**Instructions for the task:**
Please find the lines in the following records that hold "unmatched", and copy them.
--- Data supplied Enclosed Below ---
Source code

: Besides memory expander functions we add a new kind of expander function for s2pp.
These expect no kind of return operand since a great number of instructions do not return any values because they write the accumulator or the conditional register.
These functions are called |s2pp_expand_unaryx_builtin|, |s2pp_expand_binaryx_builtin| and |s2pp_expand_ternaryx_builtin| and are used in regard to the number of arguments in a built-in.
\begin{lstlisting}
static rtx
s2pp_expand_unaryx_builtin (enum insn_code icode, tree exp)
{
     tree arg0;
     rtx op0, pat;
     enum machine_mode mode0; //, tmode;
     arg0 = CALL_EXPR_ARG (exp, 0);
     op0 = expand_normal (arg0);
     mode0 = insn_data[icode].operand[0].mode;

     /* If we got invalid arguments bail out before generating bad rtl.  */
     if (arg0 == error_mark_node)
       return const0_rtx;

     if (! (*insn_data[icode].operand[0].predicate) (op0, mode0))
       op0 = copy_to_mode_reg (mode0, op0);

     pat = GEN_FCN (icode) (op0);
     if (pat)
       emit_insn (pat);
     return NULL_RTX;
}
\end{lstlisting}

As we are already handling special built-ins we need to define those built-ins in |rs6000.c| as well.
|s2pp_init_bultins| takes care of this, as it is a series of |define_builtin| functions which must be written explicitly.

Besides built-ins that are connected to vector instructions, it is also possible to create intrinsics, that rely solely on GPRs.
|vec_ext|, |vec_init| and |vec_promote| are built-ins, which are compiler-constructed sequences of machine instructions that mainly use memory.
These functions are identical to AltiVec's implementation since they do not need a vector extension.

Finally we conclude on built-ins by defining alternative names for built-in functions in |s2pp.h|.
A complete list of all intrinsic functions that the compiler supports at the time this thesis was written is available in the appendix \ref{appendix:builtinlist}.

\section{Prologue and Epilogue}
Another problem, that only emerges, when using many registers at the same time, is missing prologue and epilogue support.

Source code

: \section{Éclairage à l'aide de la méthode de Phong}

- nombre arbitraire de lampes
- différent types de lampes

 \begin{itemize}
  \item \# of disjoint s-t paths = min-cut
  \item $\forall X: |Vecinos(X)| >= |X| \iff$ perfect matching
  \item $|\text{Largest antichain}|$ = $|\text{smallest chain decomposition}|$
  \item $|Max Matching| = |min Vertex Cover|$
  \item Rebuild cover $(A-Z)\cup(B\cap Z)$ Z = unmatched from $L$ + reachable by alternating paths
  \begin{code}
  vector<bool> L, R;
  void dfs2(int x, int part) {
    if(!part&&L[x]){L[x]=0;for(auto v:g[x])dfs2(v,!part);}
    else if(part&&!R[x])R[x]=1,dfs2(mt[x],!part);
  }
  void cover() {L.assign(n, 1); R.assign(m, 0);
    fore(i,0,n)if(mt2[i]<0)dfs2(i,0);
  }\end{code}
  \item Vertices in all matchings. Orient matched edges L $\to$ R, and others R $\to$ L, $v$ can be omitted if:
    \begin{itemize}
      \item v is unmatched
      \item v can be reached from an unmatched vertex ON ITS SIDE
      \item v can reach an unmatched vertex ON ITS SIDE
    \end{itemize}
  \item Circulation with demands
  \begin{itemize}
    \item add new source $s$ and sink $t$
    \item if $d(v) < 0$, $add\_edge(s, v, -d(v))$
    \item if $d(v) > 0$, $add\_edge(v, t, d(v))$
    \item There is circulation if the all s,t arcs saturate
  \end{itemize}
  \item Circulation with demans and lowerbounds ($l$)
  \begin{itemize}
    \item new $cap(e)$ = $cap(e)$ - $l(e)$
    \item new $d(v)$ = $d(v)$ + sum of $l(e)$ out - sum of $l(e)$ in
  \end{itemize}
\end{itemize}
--- End of Enclosed Data supplied ---
**Answer section:**
  \item Rebuild cover $(A-Z)\cup(B\cap Z)$ Z = unmatched from $L$ + reachable by alternating paths
      \item v is unmatched
      \item v can be reached from an unmatched vertex ON ITS SIDE
      \item v can reach an unmatched vertex ON ITS SIDE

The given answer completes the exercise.